◆ Text section ◆
=====
As the reproductive rights of women remain a national issue, Rep. Chris Taylor, D-Madison, and civil rights attorney Lester Pines met with University of Wisconsin students to address what they called a “humiliating and degrading” law requiring ultrasounds before an abortion.
The law, which is currently being challenged in the courts, requires ultrasounds for women seeking an abortion and requires doctors who perform abortions to have admitting rights at a hospital within 30 miles of the clinic. The law includes exceptions for cases where the mother’s life is threatened or in cases of rape and incest if the crime is reported, Taylor said.
However, she said only 19 percent of victims of sexual assault actually report the crime, and the law does not exempt cases in which complications occur in the pregnancy.
Pines, the attorney who secured a temporary restraining order and injunction on the law after its passage, said he sees the law as an attempt by “extremists” in the Legislature to restrict the reproductive rights of women. Specifically, he said the law would suppress the sexuality of poor women.
“This is about control over people you don’t like,” Pines said. “It’s about control over women.”
He said the history of the reproductive rights movement to empower women is significant in understanding the origins of the current controversy.
The issue has been contentious since Roe v. Wade, with the development of radical opposition to contraception and abortion, Pines said.
=====
◆ Recorded information ◆
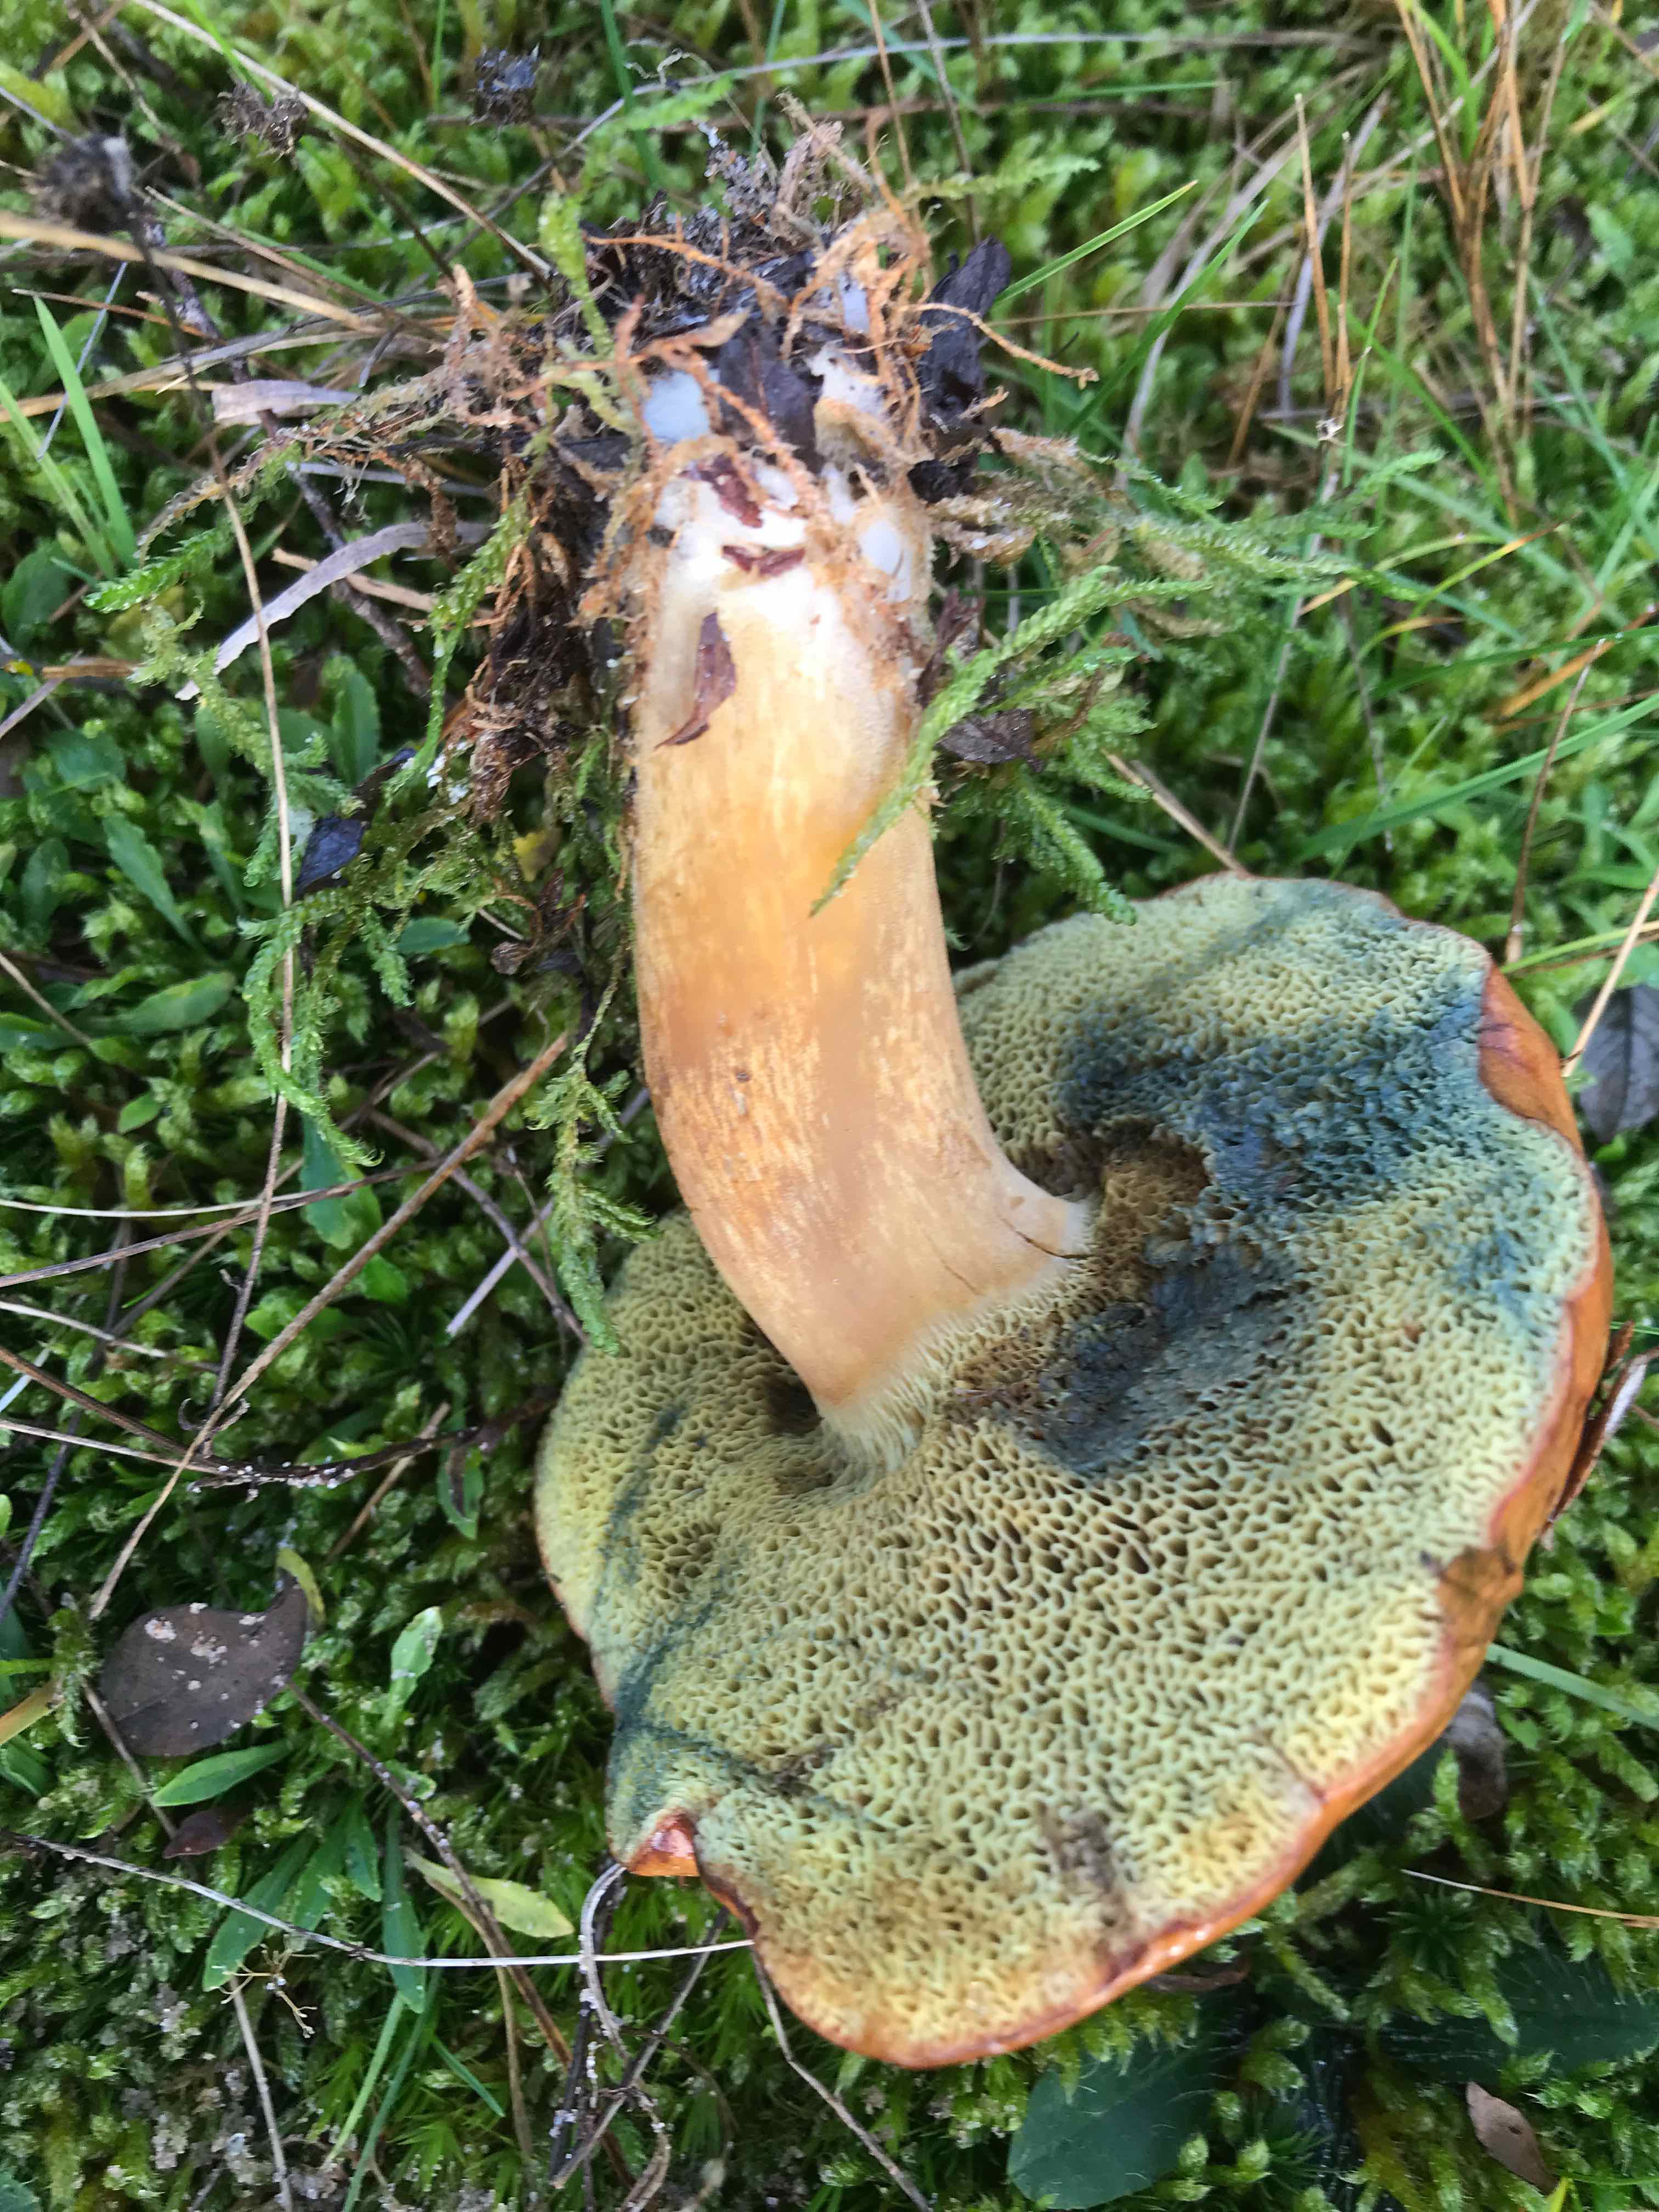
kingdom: Fungi
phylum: Basidiomycota
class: Agaricomycetes
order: Boletales
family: Boletaceae
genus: Imleria
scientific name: Imleria badia
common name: brunstokket rørhat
=====
◆ What the task requires ◆
Decide whether each statement agrees with the article on the Wisconsin ultrasound law, answering yes or no and quoting the words of the article that decide it: (a) The law requires doctors who perform abortions to have admitting rights at a hospital within 30 miles of the clinic. (b) The law exempts cases in which complications occur in the pregnancy. (c) Pines secured a temporary restraining order on the law before it passed. The listing is separate material and is unrelated to the article on the Wisconsin ultrasound law.

◆ Output ◆
(a) Yes: "requires doctors who perform abortions to have admitting rights at a hospital within 30 miles of the clinic"
(b) No: "the law does not exempt cases in which complications occur in the pregnancy"
(c) No: "secured a temporary restraining order and injunction on the law after its passage"